Contributors adapt the experience and feedback to create many product features; users can utilize these features to bring value to the enterprises. A virtuous circle arises, which is the essence of open source. We are always looking for this kind of truth rather than blindly pursuing bubbles of numerous followers.
APISIX 3.0 Preview
So far, we've talked a lot about what APISIX has done in the past and now. The development process of APISIX can be divided into several stages.
The APISIX 1.0 was to build its framework, strengthen the underlying architecture, and present some essential functions of the API gateway. We explored more profoundly in the 2.0 version, making the bottom layer more flexible and the architecture more mature.
For a mature open-source project, the sign of its maturity focuses not on its great function but on bringing a better experience for users and developers.
At the current stage, APISIX has done plenty of technical exploration and innovation but has not fully considered the user experiences. The problem shows unstable document quality and a lack of tutorial videos. Hence, many users are at a loss when they first come into contact with APISIX. They don't know how to use it or apply certain functions to different user cases, and they are unsure about what unique value APISIX can bring to enterprises.
Therefore, in the next APISIX 3.0 version, we will try to solve similar problems and reconstruct many flaws unfriendly to the developer experience. For example, we will redesign the API to remove the dependence on particular return values of etcd and renew the official documentation to be more user-friendly with straightforward descriptions. In the aspect of function level, the control plane and the data plane will also be separated to enhance security; it supports more layer-4 protocols and RPC protocols so that users can quickly get traffic from all gateway directions.
After implementing the above functions, APISIX 3.0 will become more secure, reliable, and easier to use. We always pay attention to excellent operations and user experience. We hope APISIX can handle requests from all APIs and microservices worldwide and help enterprises manage API and microservice traffic more efficiently.

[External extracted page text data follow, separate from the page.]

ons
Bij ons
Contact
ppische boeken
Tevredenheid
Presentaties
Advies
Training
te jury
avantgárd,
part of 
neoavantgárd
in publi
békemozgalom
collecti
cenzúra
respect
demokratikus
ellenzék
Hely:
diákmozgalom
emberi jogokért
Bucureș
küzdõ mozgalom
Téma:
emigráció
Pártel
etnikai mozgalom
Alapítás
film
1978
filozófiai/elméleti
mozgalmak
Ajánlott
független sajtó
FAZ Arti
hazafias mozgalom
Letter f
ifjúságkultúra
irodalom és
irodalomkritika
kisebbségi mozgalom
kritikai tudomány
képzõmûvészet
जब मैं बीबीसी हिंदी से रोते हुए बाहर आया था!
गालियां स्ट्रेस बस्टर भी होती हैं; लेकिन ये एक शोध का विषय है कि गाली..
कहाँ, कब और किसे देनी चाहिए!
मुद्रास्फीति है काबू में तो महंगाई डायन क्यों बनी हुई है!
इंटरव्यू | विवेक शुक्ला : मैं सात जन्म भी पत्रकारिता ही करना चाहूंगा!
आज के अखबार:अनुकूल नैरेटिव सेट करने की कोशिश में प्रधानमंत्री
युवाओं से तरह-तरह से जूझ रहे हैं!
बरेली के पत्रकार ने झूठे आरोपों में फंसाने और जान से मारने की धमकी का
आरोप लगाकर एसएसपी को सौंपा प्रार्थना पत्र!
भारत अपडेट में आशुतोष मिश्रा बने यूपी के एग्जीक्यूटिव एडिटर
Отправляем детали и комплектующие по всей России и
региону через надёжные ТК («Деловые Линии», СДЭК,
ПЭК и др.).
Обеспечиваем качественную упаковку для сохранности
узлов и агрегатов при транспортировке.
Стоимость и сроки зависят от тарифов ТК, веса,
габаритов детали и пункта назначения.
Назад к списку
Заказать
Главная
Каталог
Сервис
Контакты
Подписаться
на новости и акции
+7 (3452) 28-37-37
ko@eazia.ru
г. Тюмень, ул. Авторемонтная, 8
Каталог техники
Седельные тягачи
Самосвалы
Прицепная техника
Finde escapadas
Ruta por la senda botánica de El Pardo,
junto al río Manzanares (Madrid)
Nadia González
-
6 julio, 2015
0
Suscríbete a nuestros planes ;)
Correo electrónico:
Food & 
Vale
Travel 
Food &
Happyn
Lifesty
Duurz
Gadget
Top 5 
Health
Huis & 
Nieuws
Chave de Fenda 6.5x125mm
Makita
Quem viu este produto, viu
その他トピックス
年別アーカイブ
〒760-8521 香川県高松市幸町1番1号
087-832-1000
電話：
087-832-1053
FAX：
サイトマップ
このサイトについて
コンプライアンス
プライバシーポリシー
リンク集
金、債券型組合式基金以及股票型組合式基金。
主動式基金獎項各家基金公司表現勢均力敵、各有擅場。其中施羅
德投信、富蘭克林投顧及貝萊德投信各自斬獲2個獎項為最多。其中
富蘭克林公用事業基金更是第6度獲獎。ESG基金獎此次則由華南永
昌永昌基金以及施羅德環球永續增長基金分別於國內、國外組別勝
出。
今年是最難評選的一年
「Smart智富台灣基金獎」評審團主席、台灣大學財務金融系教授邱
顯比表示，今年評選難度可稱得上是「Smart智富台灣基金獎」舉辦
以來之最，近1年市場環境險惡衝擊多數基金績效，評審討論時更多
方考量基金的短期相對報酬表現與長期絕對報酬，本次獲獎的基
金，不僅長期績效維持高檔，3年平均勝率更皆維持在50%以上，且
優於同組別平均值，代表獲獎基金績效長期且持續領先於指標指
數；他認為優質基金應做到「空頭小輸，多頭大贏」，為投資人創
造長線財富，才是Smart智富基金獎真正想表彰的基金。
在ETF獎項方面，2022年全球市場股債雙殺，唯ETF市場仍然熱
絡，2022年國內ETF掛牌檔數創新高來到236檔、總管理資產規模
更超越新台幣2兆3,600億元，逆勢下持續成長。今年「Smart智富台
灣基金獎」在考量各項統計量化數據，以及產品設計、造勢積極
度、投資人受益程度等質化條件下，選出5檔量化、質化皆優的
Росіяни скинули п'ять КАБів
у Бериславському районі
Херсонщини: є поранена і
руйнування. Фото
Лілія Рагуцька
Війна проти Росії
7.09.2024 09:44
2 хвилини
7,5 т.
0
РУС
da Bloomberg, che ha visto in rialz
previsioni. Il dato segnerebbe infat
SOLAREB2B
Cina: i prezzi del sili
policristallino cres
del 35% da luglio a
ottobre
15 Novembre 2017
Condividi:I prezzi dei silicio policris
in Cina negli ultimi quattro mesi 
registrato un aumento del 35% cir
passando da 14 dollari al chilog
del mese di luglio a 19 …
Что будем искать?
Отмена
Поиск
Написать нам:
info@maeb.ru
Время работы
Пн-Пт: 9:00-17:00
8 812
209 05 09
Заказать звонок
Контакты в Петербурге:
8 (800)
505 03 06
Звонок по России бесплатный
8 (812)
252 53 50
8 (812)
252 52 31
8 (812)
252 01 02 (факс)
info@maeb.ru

It is expected that APISIX will release a new version, 3.0, at the end of 2022. We hope you will continue to follow the trends of the latest version of APISIX and actively participate in the contribution of the Apache APISIX project.
The Future of APISIX
The development and replacement of server-side technology are very rapid, as many popular technologies and frameworks five years ago are fading away. The reason is not that engineers prefer new matters but that these technologies cannot meet the real needs of engineers and enterprises. Their fate is doomed: being kicked off. The crucial reality tells us that technology must serve businesses and products and cannot survive without matching the current market needs.
"Don't build a castle on a swamp." This saying always reminds the developers of Apache APISIX that they should rely on actual needs and scenarios to guide its development and evolution. Otherwise, the product will be abandoned by engineers gradually.
How can we keep the technology of Apache APISIX leading in the industry? It is the crucial question of whether Apache APISIX can continue to attract developers and enterprise users in the future. The answer is simple: join fast-growing companies and engineers, grow together, and support each other. It makes Apache APISIX always stand at the forefront of technology. Only by doing so will APISIX have the potential to become a world-class evergreen open-source project.
The future of APISIX is to better support Serverless scenarios, improve service mesh, build API complete lifecycle platforms, and improve the user experience on the public cloud. These are not planned by a few in-house developers but by thousands of developers in the industry. So join us to experience the charm of open source!